I also got to see some of the most fun play ever to grace The Pit, as we’ve begun calling the Feature Match area.  Watching Brian Kibler beat down Finkel with a Armadillo Cloaked Rith was a laugh a minute.  Watching Kibler’s Rith face off in combat in the Top 8 with Zvi Mowshowitz Two-Headed Dragon was even better.  From that match came one of the best comments of the weekend.  Kibler was sideboarding against Zvi.  There was mention of the Rith.  Kibler motioned to some young (twelve to fourteen-year old) spectators and said with that infectious smile of his, "Yep, I’m going to make all their dreams come true."

That comment was exceeded on the coolness scale by Kai Budde.  When playing the spell that sealed the match and the championship, he spoke dramatically its German name: Gotterdammerung**.  It was only loud enough for me and Kamiel Cornelissen to hear, but still.

Every Pro Tour I attend has an experience that borders on the surreal, and this one was no exception.  WotC’s Chris Galvin invited me out for beers with a few other staff folks.  We went to a pub called the Red Lion, which is situated across the street from the Biograph Theatre – the very place where John Dillinger was gunned down by the FBI.  The building still has its 1930’s faade and marquee (and I think I saw some bloodstains).  We found a seat upstairs in the pub and noticed a large crowd in the back room.  "There’s a wake going on," the bartender informed us.  So we sat there and swapped stories (at a respectful volume) while there was alternating singing and drinking coming from a swarm of Chicagoans.  The surreal meter pegged when they started singing a song to the tune of "Take Me Out to the Ballgame," but with lyrics about the deceased.

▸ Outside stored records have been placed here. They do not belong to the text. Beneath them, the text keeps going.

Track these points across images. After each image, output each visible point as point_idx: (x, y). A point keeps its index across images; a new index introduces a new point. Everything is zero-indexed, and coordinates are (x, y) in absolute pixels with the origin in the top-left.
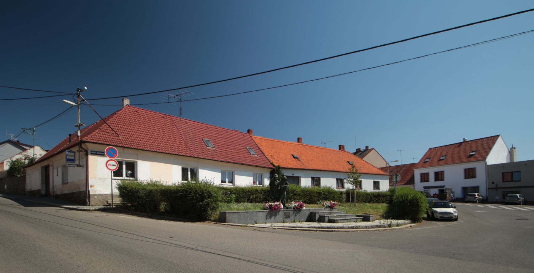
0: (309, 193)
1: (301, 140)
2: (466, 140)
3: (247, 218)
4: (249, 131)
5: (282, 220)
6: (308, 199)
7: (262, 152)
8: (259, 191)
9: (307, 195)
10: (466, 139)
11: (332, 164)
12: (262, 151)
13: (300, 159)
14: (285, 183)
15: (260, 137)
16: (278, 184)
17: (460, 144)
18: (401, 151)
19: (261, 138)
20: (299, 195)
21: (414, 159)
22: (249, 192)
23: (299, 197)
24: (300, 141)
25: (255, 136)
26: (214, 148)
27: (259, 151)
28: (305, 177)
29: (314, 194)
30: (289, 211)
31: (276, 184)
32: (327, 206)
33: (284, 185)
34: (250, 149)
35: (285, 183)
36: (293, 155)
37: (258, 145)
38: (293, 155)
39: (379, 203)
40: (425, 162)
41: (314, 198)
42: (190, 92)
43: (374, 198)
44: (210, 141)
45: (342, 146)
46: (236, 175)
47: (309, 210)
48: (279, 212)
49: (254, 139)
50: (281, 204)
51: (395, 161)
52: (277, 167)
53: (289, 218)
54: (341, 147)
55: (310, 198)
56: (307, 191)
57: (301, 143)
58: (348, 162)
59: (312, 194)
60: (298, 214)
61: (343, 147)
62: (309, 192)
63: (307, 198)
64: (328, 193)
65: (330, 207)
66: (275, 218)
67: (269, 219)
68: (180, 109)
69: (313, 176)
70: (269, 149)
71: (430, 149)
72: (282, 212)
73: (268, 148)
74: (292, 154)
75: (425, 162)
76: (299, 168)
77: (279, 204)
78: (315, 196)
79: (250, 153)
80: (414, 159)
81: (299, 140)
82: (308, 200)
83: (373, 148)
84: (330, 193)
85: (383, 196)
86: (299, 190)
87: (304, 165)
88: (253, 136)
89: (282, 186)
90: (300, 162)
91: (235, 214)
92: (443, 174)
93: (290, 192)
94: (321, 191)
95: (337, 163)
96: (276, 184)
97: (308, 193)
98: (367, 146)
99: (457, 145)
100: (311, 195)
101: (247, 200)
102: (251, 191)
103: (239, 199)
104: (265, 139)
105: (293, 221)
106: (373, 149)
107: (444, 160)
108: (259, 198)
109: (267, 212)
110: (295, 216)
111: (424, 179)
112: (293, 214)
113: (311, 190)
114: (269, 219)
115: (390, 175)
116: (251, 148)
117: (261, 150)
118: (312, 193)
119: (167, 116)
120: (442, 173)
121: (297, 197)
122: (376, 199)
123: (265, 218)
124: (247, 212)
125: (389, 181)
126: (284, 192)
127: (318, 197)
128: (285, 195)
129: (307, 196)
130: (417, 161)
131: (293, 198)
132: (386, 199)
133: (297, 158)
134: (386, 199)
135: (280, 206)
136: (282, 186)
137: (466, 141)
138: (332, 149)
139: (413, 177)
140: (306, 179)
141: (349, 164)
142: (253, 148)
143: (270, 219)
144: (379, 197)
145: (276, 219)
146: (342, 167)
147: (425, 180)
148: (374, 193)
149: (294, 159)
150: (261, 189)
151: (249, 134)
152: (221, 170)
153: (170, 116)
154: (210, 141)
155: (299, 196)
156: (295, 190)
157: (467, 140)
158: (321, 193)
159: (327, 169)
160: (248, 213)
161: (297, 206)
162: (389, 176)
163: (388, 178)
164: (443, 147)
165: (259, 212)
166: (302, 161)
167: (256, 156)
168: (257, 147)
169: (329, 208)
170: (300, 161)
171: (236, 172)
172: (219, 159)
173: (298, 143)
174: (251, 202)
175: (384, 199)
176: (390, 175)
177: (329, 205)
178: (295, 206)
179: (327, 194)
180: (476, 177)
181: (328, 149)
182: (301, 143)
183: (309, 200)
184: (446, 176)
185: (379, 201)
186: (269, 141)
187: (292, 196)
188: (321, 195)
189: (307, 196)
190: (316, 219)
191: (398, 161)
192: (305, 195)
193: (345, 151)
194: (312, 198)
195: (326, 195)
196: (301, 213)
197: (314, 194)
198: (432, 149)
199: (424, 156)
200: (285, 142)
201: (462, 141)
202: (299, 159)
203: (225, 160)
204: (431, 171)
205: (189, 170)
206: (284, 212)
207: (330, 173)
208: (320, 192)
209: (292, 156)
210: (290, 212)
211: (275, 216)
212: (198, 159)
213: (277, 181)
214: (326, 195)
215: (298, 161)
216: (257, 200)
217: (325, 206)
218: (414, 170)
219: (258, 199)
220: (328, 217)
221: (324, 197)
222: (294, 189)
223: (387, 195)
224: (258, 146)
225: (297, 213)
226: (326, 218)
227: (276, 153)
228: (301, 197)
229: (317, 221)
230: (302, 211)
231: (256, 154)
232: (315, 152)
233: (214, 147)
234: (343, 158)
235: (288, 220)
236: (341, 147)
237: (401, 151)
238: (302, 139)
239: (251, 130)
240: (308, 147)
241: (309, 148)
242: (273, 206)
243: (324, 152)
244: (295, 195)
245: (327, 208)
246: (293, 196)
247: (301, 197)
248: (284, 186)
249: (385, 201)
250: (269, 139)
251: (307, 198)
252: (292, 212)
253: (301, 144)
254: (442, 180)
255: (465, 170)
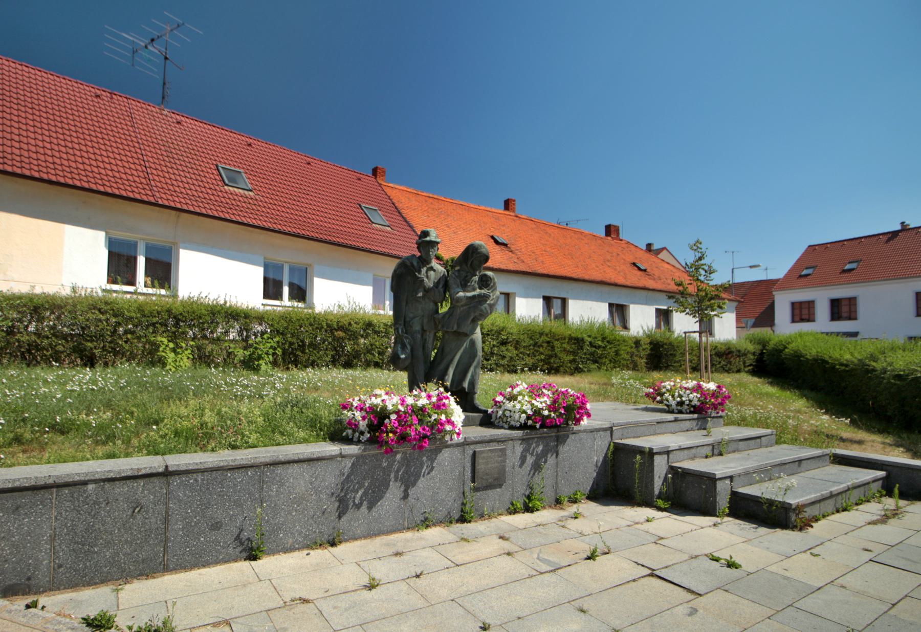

Attending the Pro Tour is a wearying but fulfilling experience.  From dinners and rules discussions with Jeff Donais and James Lee to watching Randy Buehler, Mark Rosewater, Scott Johns and Justin Gary playing a that-afternoon Richard Garfield creation called "Schizo Sealed,"*** from meeting Omeed Dariani to avoiding that one guy who reminds you of the yappy dog on the old "Tom and Jerry" cartoons and asks endless inane rules questions, it was a great weekend.  I can’t wait to do it again.  Repeatedly.

And that’s my Final Judgement.

Sheldon K. Menery

* – Josh has what you would call "Big Hair."  Trust me on this one.

**- Armageddon.  Haven’t you read my Match Report yet?  What’s wrong with you?

***- Like normal Sealed, only you take 15 of your cards and give them to your opponent.  He MUST play them.  Decks must be 50 cards exactly.  I think we’re going to run a tournament based on it soon.